[Source data]
=-=-=-=-=

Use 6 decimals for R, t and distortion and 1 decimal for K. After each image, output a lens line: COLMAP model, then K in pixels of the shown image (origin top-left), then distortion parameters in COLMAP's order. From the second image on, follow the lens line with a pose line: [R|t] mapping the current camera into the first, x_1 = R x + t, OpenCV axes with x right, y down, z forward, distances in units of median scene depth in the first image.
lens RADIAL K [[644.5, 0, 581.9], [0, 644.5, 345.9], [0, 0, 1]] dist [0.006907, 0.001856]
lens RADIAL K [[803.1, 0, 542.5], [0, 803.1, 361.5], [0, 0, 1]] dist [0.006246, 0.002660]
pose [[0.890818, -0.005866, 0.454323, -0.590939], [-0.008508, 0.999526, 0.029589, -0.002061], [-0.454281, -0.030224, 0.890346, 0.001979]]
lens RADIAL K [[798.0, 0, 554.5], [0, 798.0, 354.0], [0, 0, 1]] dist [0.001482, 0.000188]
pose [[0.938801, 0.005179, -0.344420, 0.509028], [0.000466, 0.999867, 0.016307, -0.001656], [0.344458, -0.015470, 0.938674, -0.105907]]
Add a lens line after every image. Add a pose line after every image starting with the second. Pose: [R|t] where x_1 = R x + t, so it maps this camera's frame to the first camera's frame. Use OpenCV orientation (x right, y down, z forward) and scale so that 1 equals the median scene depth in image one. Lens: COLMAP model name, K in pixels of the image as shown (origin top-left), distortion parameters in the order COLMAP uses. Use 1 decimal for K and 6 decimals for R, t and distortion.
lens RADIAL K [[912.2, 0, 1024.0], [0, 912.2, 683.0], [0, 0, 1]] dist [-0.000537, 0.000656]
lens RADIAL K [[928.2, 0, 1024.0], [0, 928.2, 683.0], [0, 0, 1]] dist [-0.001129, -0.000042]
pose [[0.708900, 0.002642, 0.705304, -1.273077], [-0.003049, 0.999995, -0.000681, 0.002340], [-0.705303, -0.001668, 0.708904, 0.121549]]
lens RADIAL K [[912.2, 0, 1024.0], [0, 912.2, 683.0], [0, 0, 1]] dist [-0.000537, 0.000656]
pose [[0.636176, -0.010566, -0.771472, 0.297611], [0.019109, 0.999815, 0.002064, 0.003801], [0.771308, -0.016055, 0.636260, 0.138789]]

=-=-=-=-=

## Activity
Retype every record above exactly as it appears.

## Task result
Use 6 decimals for R, t and distortion and 1 decimal for K. After each image, output a lens line: COLMAP model, then K in pixels of the shown image (origin top-left), then distortion parameters in COLMAP's order. From the second image on, follow the lens line with a pose line: [R|t] mapping the current camera into the first, x_1 = R x + t, OpenCV axes with x right, y down, z forward, distances in units of median scene depth in the first image.
lens RADIAL K [[644.5, 0, 581.9], [0, 644.5, 345.9], [0, 0, 1]] dist [0.006907, 0.001856]
lens RADIAL K [[803.1, 0, 542.5], [0, 803.1, 361.5], [0, 0, 1]] dist [0.006246, 0.002660]
pose [[0.890818, -0.005866, 0.454323, -0.590939], [-0.008508, 0.999526, 0.029589, -0.002061], [-0.454281, -0.030224, 0.890346, 0.001979]]
lens RADIAL K [[798.0, 0, 554.5], [0, 798.0, 354.0], [0, 0, 1]] dist [0.001482, 0.000188]
pose [[0.938801, 0.005179, -0.344420, 0.509028], [0.000466, 0.999867, 0.016307, -0.001656], [0.344458, -0.015470, 0.938674, -0.105907]]
Add a lens line after every image. Add a pose line after every image starting with the second. Pose: [R|t] where x_1 = R x + t, so it maps this camera's frame to the first camera's frame. Use OpenCV orientation (x right, y down, z forward) and scale so that 1 equals the median scene depth in image one. Lens: COLMAP model name, K in pixels of the image as shown (origin top-left), distortion parameters in the order COLMAP uses. Use 1 decimal for K and 6 decimals for R, t and distortion.
lens RADIAL K [[912.2, 0, 1024.0], [0, 912.2, 683.0], [0, 0, 1]] dist [-0.000537, 0.000656]
lens RADIAL K [[928.2, 0, 1024.0], [0, 928.2, 683.0], [0, 0, 1]] dist [-0.001129, -0.000042]
pose [[0.708900, 0.002642, 0.705304, -1.273077], [-0.003049, 0.999995, -0.000681, 0.002340], [-0.705303, -0.001668, 0.708904, 0.121549]]
lens RADIAL K [[912.2, 0, 1024.0], [0, 912.2, 683.0], [0, 0, 1]] dist [-0.000537, 0.000656]
pose [[0.636176, -0.010566, -0.771472, 0.297611], [0.019109, 0.999815, 0.002064, 0.003801], [0.771308, -0.016055, 0.636260, 0.138789]]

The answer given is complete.